Gee my hair was that color about 60 years ago - but I would have killed for the curls!


----------



## BirchPoint (Feb 12, 2016)

Beautiful wool.


----------



## Cdambro (Dec 30, 2013)

They are just beautifull! How did you manage to get them? I know she doesn't always open her lock sales to the public but only to reg customers. Ar you a regular? At least that is my impression. I wanted to order locks but couldn't even figure out her site to do it.

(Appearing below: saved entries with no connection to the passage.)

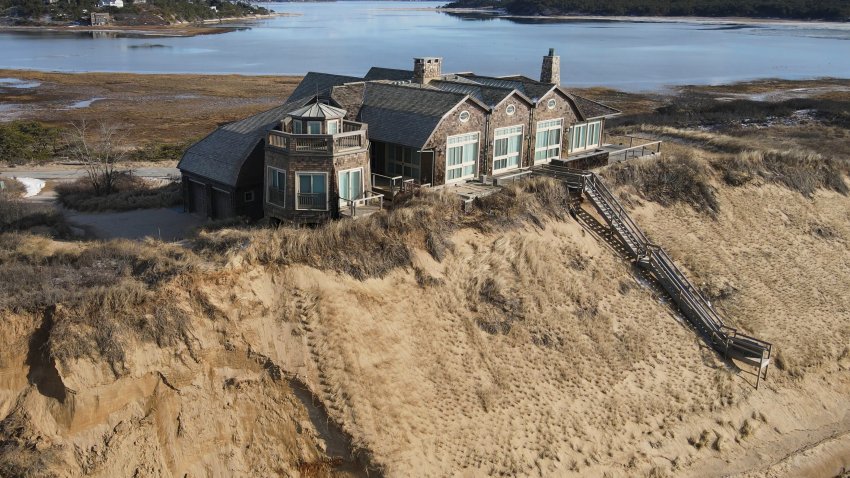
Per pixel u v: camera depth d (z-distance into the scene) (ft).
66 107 295.28
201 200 121.90
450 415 79.77
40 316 71.51
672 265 111.34
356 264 87.15
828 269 127.65
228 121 270.87
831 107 257.96
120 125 253.85
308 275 82.99
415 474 73.61
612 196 117.91
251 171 113.19
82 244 92.02
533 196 110.83
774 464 88.79
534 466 78.89
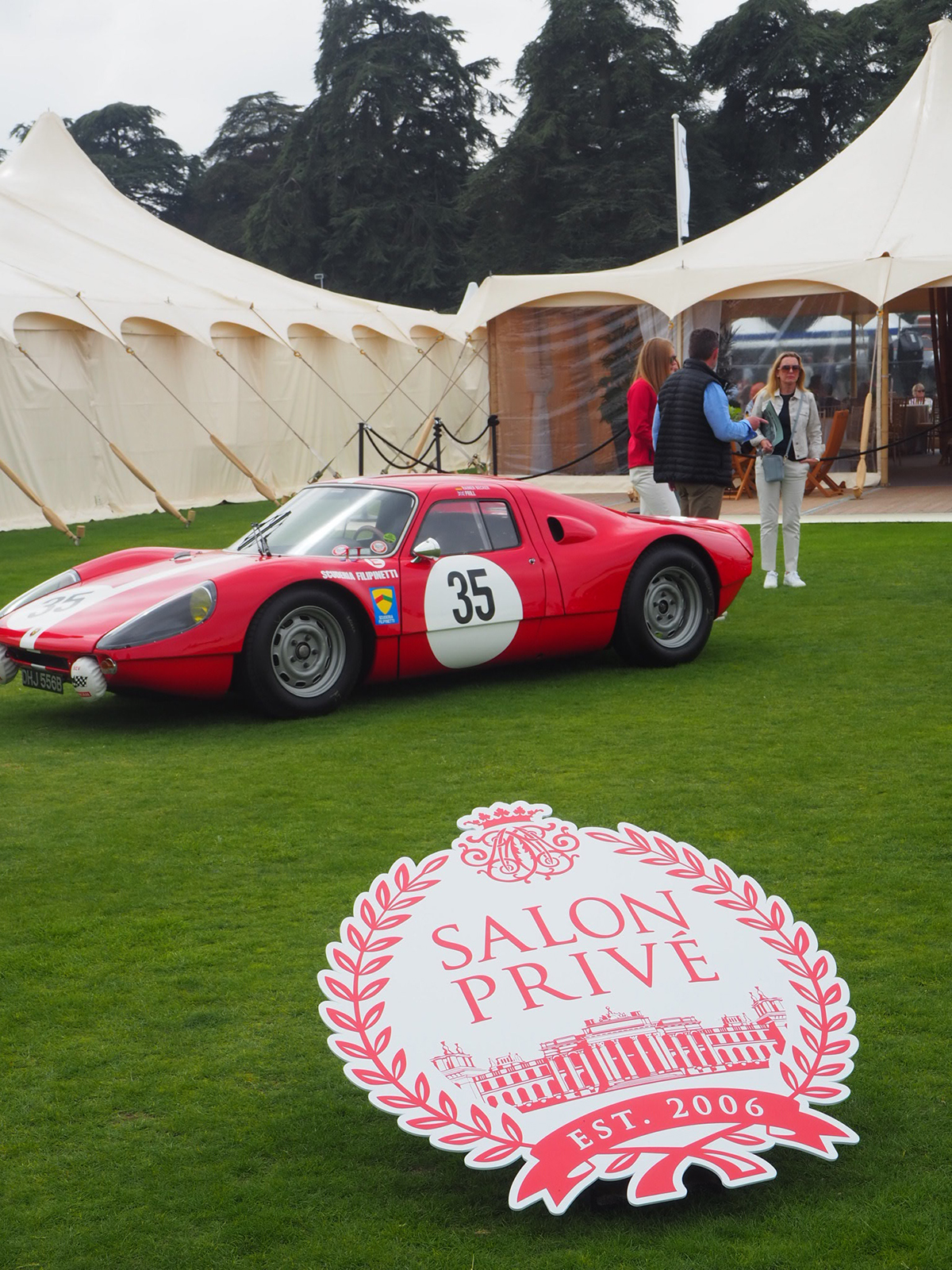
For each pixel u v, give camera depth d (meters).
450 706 6.17
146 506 18.03
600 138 44.44
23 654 6.07
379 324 21.83
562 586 6.61
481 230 46.34
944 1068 2.69
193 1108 2.65
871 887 3.67
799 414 9.10
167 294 18.62
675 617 7.00
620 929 2.55
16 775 5.20
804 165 46.75
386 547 6.27
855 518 13.56
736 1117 2.18
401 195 50.31
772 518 9.28
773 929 2.58
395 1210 2.30
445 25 51.94
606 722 5.75
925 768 4.83
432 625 6.26
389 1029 2.32
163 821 4.52
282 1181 2.39
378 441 22.59
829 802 4.46
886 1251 2.13
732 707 5.94
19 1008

That are gorgeous locks and you are going to have so much fun with them.


----------



## wordancer (May 4, 2011)

Sweet! So lovely.


----------



## sbeth53 (Mar 29, 2011)

Oh how pretty :sm11:


----------



## Reba1 (Feb 5, 2012)

Gorgeous!


----------



## mama879 (Jan 27, 2011)

Very pretty have fun. They look so silky and soft.


----------



## JoeA (Jun 24, 2016)

Beautiful! You will have so much fun spinning them!


----------



## Maginel (Mar 1, 2015)

Share the journey you take with these locks please.


----------



## Maginel (Mar 1, 2015)

Share the journey you take with these locks please.


----------



## shepherd (Feb 25, 2012)

Will you spin the right from the locks? I would. Years ago a friend of mine and I did demos at a local fair and spun right off the sheep (sheared and raw) lock by lock instead of flicking or carding it.


----------



## amoamarone (Feb 21, 2015)

Oooh, nice!


----------



## Alpaca Farmer (Jan 19, 2011)

Gorgeous fleece.


----------



## sbeth53 (Mar 29, 2011)

So pretty! Can't wait to see your spin!


----------



## Cookie61868 (Sep 19, 2011)

Cdambro said:


> They are just beautifull! How did you manage to get them? I know she doesn't always open her lock sales to the public but only to reg customers. Ar you a regular? At least that is my impression. I wanted to order locks but couldn't even figure out her site to do it.
> 
> That are gorgeous locks and you are going to have so much fun with them.


I just happened to go on Facebook at the right time and she was offering these for sale. They didn't last long, she has the most beautiful fiber, can't say enough GOOD about her.


----------



## Cookie61868 (Sep 19, 2011)

shepherd said:


> Will you spin the right from the locks? I would. Years ago a friend of mine and I did demos at a local fair and spun right off the sheep (sheared and raw) lock by lock instead of flicking or carding it.


I am going to spin from the lock, I'll probably spin some mulberry silk to ply with.


----------



## Spooly (Oct 22, 2011)

Nice locks. Love seeing the process photos. Looking forward to seeing more of this spinning project.


----------



## kwharrod (Jul 24, 2012)

They certainly cleaned up beautifully. Please post pictures after you spin them. I would love to see what you make from them.


----------